WASHINGTON, D.C. — Victor Ramirez, one of the operators involved in a sweepstakes scam that defrauded consumers of millions, has agreed to a settlement with the Federal Trade Commission (FTC). The settlement permanently prohibits Ramirez from participating in any sweepstakes or making claims to consumers about winning or potentially winning prizes.
The FTC filed its complaint against Ramirez in 2015, alleging that he was part of a scheme that defrauded over $28 million from consumers in the United States and several other countries, including Australia, Canada, France, Germany, Japan, and the United Kingdom.
The complaint charged that Ramirez, along with other defendants, sent personalized letters to consumers claiming they had won large cash prizes, typically over $2 million. To claim the prizes, consumers were instructed to send a $20-$30 fee. The letters threatened forfeiture of winnings if payment was not made within 10 days. In reality, consumers had not won any prizes, and the defendants had no ability to award them.

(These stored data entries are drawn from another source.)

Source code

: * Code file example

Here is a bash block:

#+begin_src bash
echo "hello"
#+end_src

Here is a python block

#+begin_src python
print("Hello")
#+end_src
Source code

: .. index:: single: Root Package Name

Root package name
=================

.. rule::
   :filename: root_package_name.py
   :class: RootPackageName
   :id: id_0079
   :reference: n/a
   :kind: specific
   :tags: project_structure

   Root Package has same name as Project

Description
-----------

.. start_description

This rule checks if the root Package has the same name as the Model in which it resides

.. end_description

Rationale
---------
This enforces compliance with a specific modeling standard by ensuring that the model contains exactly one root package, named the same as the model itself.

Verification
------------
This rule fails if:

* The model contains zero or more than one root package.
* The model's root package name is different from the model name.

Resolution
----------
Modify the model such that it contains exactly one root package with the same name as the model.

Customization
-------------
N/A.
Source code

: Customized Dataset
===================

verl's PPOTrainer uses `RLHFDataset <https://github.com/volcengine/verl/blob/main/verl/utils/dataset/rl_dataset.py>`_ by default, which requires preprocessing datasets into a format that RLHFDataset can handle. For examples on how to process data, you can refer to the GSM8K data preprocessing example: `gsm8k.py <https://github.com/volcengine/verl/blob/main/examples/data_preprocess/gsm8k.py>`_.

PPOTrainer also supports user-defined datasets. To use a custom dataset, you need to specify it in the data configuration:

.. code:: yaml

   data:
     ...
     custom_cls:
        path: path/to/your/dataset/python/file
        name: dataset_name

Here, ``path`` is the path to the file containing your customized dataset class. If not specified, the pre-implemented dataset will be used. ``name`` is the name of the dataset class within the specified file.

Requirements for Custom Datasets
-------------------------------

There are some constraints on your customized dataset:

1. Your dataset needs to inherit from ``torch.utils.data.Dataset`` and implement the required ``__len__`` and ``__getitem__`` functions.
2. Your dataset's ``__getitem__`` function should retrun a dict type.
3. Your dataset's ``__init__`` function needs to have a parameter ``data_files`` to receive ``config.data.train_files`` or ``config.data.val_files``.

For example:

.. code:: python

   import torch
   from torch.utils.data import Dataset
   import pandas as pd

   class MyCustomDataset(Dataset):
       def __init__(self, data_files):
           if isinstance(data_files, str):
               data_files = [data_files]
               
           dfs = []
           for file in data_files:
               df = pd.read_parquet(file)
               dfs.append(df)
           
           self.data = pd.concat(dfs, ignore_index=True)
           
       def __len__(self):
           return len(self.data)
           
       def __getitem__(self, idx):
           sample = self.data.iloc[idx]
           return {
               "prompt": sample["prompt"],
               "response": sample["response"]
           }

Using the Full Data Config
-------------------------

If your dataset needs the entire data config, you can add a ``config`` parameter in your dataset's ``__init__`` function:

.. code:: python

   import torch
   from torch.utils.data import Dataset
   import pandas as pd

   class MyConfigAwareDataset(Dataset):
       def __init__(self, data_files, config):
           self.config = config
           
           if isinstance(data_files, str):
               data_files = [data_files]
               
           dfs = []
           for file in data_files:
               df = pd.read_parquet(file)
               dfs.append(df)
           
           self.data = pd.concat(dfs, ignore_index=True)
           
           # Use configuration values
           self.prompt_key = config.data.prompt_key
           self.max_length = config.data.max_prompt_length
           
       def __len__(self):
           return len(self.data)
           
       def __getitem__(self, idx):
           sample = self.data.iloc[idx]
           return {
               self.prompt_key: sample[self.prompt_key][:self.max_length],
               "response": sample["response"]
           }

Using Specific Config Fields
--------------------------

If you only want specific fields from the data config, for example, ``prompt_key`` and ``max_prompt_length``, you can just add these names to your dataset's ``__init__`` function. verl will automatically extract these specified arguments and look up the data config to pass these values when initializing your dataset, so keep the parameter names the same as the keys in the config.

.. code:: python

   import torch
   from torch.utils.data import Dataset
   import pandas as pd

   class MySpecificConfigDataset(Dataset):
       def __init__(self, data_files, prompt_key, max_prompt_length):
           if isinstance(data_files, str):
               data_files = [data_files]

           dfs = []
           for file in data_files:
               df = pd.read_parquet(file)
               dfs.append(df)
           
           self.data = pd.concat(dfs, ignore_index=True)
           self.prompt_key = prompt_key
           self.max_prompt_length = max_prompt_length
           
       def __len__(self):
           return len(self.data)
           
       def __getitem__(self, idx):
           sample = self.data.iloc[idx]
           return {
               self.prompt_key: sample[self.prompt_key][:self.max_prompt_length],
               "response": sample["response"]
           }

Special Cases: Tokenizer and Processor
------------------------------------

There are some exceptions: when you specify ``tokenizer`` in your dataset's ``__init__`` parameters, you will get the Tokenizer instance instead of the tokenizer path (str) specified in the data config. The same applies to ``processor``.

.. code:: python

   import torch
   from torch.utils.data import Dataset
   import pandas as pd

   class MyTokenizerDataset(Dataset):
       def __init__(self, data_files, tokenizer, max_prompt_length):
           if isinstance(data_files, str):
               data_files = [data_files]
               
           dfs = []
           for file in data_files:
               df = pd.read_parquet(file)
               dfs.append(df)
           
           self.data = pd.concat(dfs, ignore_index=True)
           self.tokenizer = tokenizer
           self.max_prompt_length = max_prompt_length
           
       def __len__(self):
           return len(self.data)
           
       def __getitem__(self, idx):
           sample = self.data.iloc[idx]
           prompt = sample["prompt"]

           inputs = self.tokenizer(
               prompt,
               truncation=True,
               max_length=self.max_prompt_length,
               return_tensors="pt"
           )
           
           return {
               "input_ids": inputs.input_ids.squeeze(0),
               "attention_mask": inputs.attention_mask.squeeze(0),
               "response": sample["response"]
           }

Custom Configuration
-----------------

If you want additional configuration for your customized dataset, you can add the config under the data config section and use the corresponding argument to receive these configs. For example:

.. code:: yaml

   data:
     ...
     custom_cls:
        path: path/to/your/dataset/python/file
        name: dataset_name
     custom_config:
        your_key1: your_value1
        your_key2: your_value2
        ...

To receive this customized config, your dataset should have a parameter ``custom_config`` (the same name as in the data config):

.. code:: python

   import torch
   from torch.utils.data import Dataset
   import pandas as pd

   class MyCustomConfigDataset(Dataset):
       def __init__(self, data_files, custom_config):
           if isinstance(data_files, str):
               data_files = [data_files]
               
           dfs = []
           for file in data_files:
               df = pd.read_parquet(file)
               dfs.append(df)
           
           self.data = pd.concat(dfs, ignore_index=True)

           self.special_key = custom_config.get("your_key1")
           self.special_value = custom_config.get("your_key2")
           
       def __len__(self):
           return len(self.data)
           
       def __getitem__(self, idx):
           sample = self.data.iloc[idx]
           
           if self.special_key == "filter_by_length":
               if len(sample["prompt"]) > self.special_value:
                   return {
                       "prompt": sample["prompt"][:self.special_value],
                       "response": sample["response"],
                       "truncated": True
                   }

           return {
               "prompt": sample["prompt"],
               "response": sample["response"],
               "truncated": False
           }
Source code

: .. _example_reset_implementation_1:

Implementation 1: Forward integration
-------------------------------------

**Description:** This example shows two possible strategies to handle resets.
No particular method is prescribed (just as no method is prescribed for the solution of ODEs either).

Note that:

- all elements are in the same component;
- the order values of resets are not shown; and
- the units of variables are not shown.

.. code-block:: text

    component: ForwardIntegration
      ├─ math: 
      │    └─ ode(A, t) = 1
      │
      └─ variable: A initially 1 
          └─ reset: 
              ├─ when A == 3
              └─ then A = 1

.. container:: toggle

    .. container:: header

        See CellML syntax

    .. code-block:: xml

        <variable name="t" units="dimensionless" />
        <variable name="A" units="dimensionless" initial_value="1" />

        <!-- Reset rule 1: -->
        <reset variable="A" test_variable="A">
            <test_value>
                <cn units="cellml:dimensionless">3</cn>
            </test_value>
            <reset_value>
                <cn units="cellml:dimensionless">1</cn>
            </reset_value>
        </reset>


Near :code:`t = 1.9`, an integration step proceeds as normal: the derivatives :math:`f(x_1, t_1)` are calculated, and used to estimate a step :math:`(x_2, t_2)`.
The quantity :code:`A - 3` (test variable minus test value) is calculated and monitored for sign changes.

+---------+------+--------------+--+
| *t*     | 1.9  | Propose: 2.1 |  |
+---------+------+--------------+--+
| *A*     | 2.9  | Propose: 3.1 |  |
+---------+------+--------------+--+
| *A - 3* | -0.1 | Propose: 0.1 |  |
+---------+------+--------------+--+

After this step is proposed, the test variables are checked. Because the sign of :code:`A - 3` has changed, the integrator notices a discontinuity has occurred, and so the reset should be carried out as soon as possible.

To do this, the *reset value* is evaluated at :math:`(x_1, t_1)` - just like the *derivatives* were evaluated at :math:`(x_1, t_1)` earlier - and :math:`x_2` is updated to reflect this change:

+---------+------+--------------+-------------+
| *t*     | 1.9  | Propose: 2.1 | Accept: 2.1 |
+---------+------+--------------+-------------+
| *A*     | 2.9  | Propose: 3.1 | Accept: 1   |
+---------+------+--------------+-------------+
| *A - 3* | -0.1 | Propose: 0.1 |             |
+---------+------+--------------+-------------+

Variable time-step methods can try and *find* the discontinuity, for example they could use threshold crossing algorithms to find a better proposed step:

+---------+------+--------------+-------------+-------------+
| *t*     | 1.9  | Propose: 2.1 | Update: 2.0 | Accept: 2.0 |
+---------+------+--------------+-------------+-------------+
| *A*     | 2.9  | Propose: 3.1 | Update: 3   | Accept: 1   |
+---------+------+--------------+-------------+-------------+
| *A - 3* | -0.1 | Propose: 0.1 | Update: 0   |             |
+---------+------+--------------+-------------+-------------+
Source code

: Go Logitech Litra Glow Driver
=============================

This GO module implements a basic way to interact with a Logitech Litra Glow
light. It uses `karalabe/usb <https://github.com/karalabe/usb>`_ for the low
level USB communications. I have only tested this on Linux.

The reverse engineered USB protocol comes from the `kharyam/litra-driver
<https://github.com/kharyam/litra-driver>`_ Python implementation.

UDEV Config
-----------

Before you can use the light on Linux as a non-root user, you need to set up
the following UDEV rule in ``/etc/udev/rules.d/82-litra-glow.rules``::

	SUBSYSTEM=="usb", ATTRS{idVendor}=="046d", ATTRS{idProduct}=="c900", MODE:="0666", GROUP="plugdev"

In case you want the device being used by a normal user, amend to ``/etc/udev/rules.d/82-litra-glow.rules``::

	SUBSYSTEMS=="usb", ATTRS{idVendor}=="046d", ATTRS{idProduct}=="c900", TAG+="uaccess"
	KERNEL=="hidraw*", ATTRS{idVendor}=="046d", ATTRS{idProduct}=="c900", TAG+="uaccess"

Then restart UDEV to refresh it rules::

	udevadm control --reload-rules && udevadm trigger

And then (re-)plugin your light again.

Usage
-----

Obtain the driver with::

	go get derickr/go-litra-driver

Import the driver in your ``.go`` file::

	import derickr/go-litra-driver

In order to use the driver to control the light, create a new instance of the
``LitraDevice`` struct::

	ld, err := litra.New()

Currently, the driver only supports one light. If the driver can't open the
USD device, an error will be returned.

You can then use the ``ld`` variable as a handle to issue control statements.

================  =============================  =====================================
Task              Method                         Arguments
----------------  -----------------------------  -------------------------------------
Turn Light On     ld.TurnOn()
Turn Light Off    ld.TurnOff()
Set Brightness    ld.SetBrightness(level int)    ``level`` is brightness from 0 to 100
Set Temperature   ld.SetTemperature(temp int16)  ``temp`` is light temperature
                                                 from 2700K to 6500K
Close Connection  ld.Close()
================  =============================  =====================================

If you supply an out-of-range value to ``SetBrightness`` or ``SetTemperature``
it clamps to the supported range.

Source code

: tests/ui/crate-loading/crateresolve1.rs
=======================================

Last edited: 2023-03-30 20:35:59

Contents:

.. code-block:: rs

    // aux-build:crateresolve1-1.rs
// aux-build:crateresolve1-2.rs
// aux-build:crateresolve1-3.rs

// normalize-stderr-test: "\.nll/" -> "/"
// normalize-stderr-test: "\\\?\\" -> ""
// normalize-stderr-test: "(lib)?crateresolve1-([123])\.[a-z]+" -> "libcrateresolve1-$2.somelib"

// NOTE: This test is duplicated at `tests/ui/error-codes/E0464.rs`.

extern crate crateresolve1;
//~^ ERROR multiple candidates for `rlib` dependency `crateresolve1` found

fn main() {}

Under the settlement terms, Ramirez is barred from any involvement in sweepstakes or prize promotions, and is prohibited from engaging in deceptive practices related to any product or service. He is also restricted from using any consumer information obtained through the scam.
The settlement was approved by the FTC with a unanimous vote of 5-0 and has been entered by the U.S. District Court for the Southern District of Florida. The stipulated final order, once signed by the court, will have the force of law.
William J. Hodor of the FTC’s Midwest Region is the staff attorney handling the case.